‘Well, to an extent. Although I’ve been starting with people I know, like General Wracke. Also meeting some of the chief scientists. They’re not much in the decision-making loop, but they might be easier to convince about the science. I show them the Marshall Report they did internally, rating climate change as more of a defense threat than terrorism. It seems to help.’
‘Can you make a copy of that for distribution?’
‘Yes. It would also make sense to reach out to all the scientists in government, and ask them to get behind the National Academy statement on the climate for starters, then help us to work on the agencies they’re involved with.’
‘Sure. But they don’t decide, and there’s management who will be against us no matter what their scientists say, because that’s why they were appointed in the first place.’
‘There’s where your firing one of them may have an effect.’ Frank grinned and Diane made a face.
‘Okay, fine,’ she said. ‘Maybe it’s time to talk to Energy then. If they’re scared that they’ll lose their funding, that’s the moment to strike.’
‘Which means we should be talking to the OMB?’
‘Yes. We definitely need the OMB on our side. That should be possible, if Chase has appointed the right people to head it.’
‘And then the appropriations committees.’
‘The best chance there is to talk to their staffs, and to win some new seats in the mid-term election. For Chase’s first two years, it’ll be a bit uphill when it comes to Congress.’
‘At least he’s got the Senate.’
‘Yes, but really you need both.’
‘Hm.’
Frank saw it anew: hundreds of parts to the federal government, each part holding a piece of the jigsaw puzzle, jockeying to determine what kind of picture they all made together. War of the agencies, the Hobbesian struggle of all against all – it needed to be changed to some kind of dance. Made coherent. Lased.
In his truncated time off it was hard to get many hours in with Nick any more, as Nick was often busy with other people in FOG, including a youth group, as well as with all his other activities at school and home. They still held to a meeting at the zoo every third Saturday morning, more or less, starting with an hour at the tiger enclosure, taking notes and photos, then doing a cold-certification course, or walking up to the beaver pond to see what they might see. But that time quickly passed, and then Nick was off. Frank missed their longer days out together, but it wasn’t something that he could press about. His friendship with the Quiblers was unusual enough as it was to make him feel awkward, and he didn’t want them wondering if he had some kind of peculiar thing going on about Nick – really the last thing that would occur to him, although he enjoyed the boy’s company greatly. He was a funny kid.

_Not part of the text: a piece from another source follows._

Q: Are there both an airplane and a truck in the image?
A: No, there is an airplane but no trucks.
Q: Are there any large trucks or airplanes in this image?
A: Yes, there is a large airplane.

More likely a suspicion was that Frank might have some kind of a thing for Anna, because there was some truth to it. Although it was not something he would ever express or reveal in any way, it was only just a sort of heightened admiration for a friend, an admiration that included an awareness of the friend’s nice figure and her passionate feelings about things, and most of all, her quick and sharp mind. An awareness of just how smart she was. Indeed, here was the one realm in which Frank felt he must know Anna better than Charlie did – in effect Charlie didn’t know enough to know just how smart Anna was. It was like it had been for Frank when trying to evaluate Chessman as a chess player. Once while waiting for Nick to get ready, Frank had posed the three-box problem to Anna, and she had repeated his scenario carefully, and squinted, and then said ‘I guess you’d want to change to that other box, then?’ and he had laughed and put out his hands and bowed like the kids on Saturday Night Live. And this was just the smallest kind of indicator of her quickness – of a quality of thought Frank would have to characterize as boldly methodical.
Charlie only grinned at the exchange and said, ‘She does that kind of thing all the time.’ He would never see the style of her thought well enough to know how to admire it. Indeed what he called her quibbling was often his own inability to see a thrust right to the heart of a problem he had not noticed. She had married a man who was blind in exactly the area she was most dashing.